Tuesday, February 2, 2010

the loving-10

it's an indian summer. heat creeps through the cracks in the windows, underneath the door jams and onto our skin. there is an angry sun causing the sweat to come out to lay against the skin in mass prayer. she is here now. she leans against the metallic shell of the freezer trying to get some relief. she is in her thirties, she is beautiful. i watch her olive skin stretch as it sticks to the metal making a high pitch squeal as she moves across it's face.
i was wrench in hand, phone in hand cursing the luck. i was out of shirt my young man stomach hair lined and wet waiting for the air condition repair to come. while she mixed the ice into the water, as she moved against the freezer humming, as little children were outside with their feet up, or chasing footballs all with friends and neighbors all with smile and laughter.

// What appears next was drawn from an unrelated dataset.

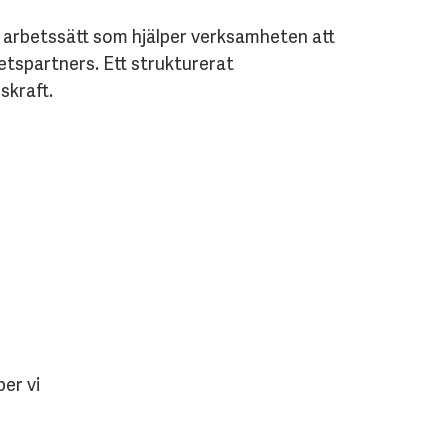
 arbetssätt som hjälper verksamheten att
tspartners. Ett strukturerat
skraft.
per vi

we never had a dog. i always felt disappointed about that. i always felt sad about that in the winter when a good dog would have lay against us on the couch sighing. i always dreamed of my son rushing through the town or through the woods with his trusty dog side kick what dreams they share what laughs and secrets would never be shared. in reality the dog would have been enjoyed for it's youth then abandoned to me and now in the heat would cry and beg not to go outside and could it just once use the house as it's toilet. it's a heavy exchange, the joy of it's youth to your children and you are left to dig the grave to share the gasps and laze of it's elder days.
enough of that.
we are a young family. we are bursting at the seams of our first home. i am suffocating on the thought we are stuck. the heat like the mortgage like the housing market like the job market like the bills that come. all these consistent things that are to be satisfied and the only way to satisfy them is to work is to stay. as she spins the pitcher to seperate the lemon from the atop the ice layer i wonder the horizon and how wild things must always move. i wonder on my first family how they survive now, my dad, in his permanence in his static how he feels about where he ran out of gas.
we are thirty. we are young and take our health for granted. we take for granted that the repairman will be here soon. we take for granted that this too shall pass. while debra moves from the freeze, while she kisses as she passes to deliver water and glasses to the playing children i stare the window through.
i am a jealous man, jealous of the distance of the horizon, jealous that paris is somewhere where they can get drunk all day, jealous that there is a perfect postcard ocean beaches somewhere not here and jealous that all this working man application has got me the small house of the group. all this effort has gotten me to mid nothing. gotten me nowhere. my family will have to take the public schools, my family will have to accept this tiny home for awhile maybe forever and still they play, still they laugh and still they sing.
it is the fire of my youth. it is the fire of my innocence and i wonder how they are so innocent to such things.
it is sunday. it is hot. there is the honk of the repair van that causes them all to wave. i move to the door. i shake hands, 'got you working on the weekend?' i say.
'it's the busy season, you know,' he says.
we shake hands.
'i understand,' i say.
as i let him in. as i turn to shut the door i smell the clean air and i can feel it pass between us. freedom out there. drunk out there. the great unknown. the things to pioneer out there. i close the door and lead him to the garage to the chorus of laughter from my children and wife as they sit cross legged peaceful underneath the tree breathing it all in.